• **Task description**
Only the lines from the one containing "vfov_deg: 23.9" through the end of the material should be printed, exactly as they appear. Leave out pictures.
(Available data Opens)
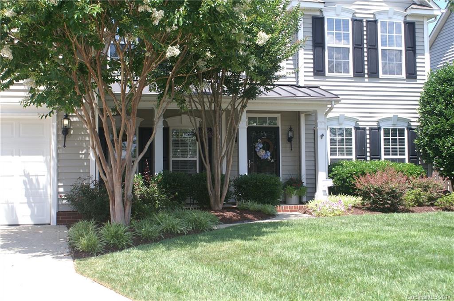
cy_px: 150
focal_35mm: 52
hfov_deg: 37.9
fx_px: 661
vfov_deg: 25.7
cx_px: 227
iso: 100
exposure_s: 1/160
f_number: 6.3
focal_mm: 35
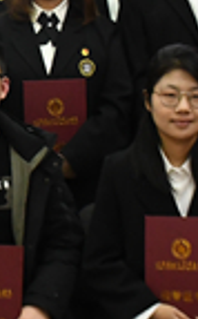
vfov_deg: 11.7
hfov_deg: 7.1
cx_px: -162
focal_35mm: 178
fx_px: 1541
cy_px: 31
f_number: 3.8
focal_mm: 26
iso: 2800
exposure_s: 1/40
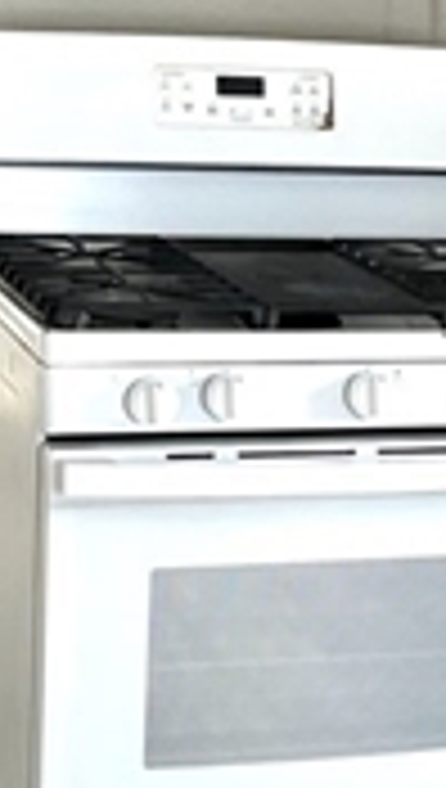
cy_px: 464
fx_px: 2596
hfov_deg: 9.7
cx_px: 518
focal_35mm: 124
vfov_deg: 17.3
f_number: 1.6
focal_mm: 5.1
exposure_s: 1/122
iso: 80
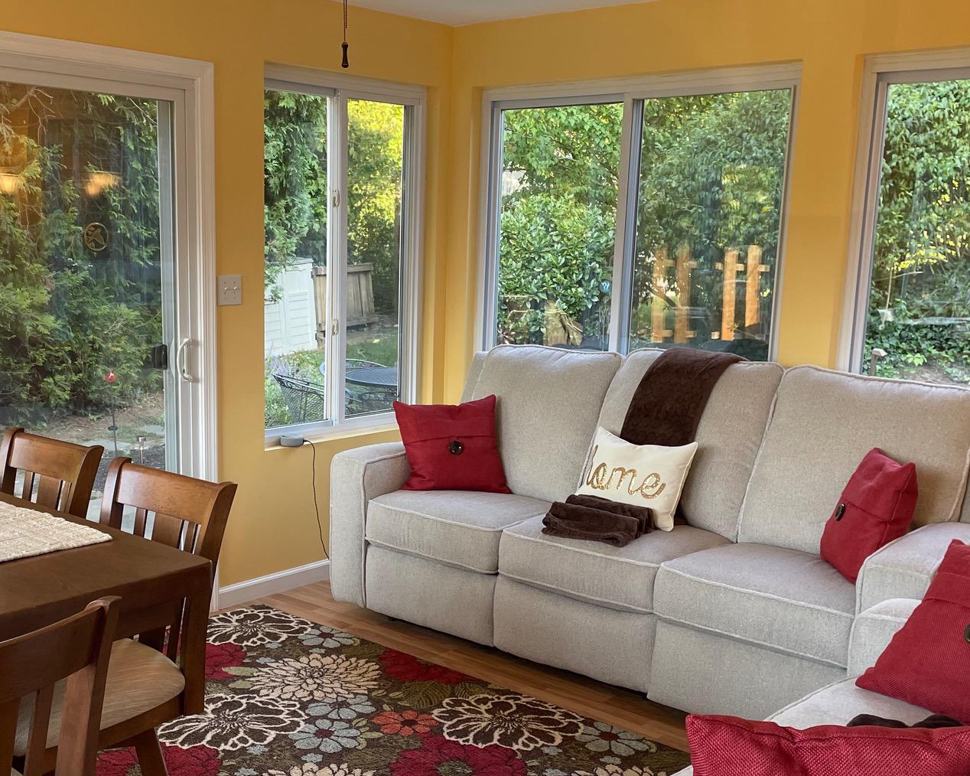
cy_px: 459
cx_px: 404
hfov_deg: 44.6
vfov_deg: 36.4
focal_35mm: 41
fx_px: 1177
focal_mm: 4.2
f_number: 1.6
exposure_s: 1/120
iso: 100
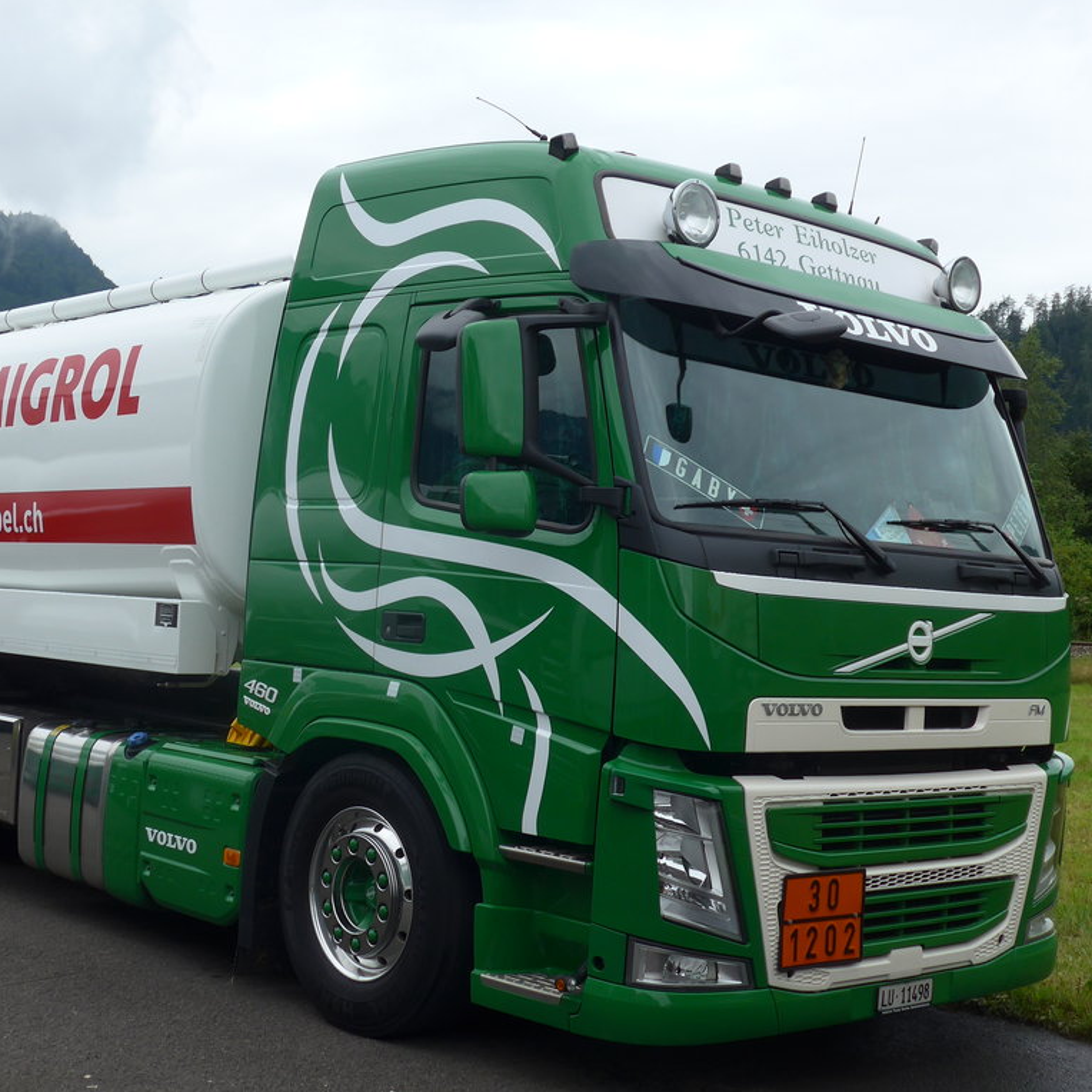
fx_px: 1785
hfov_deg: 33.9
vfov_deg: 34.0
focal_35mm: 50
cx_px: 445
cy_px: 513
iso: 80
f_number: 2.8
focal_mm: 7.5
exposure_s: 1/800
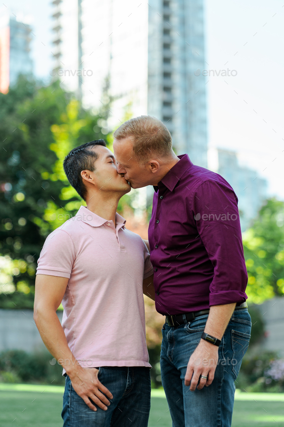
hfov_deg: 16.1
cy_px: 214
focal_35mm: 85
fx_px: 1006
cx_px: 142
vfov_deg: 23.9
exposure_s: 1/800
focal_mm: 85
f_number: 2.8
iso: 400
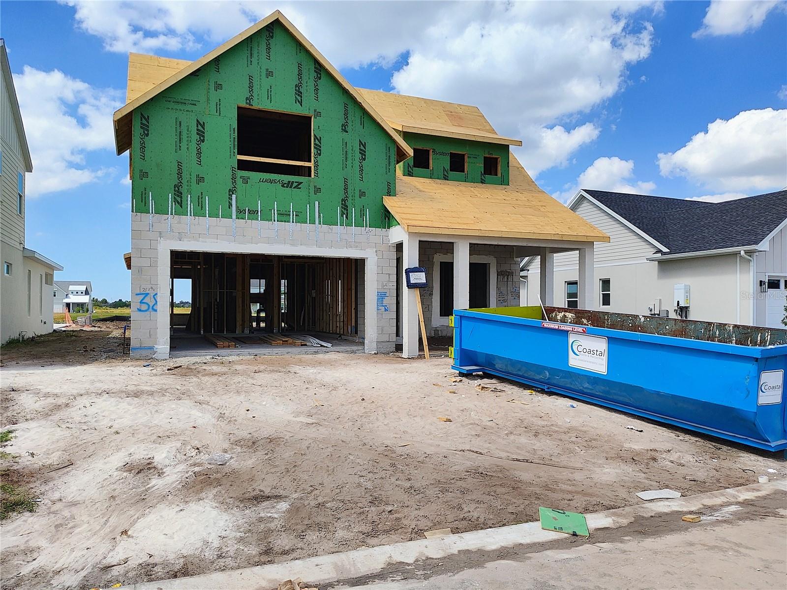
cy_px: 295
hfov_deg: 69.4
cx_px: 394
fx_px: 568
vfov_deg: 54.9
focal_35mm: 25
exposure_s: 1/3677
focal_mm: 4.15
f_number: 1.5
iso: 105
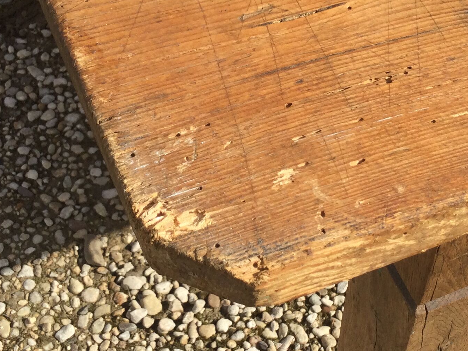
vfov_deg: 19.6
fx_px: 1014
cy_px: 149
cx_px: 279
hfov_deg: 25.9
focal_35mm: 75
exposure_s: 1/1058
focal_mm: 3.3
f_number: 2.4
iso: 25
(Available data Closes)
• **Solution below**
vfov_deg: 23.9
exposure_s: 1/800
focal_mm: 85
f_number: 2.8
iso: 400
cy_px: 295
hfov_deg: 69.4
cx_px: 394
fx_px: 568
vfov_deg: 54.9
focal_35mm: 25
exposure_s: 1/3677
focal_mm: 4.15
f_number: 1.5
iso: 105
vfov_deg: 19.6
fx_px: 1014
cy_px: 149
cx_px: 279
hfov_deg: 25.9
focal_35mm: 75
exposure_s: 1/1058
focal_mm: 3.3
f_number: 2.4
iso: 25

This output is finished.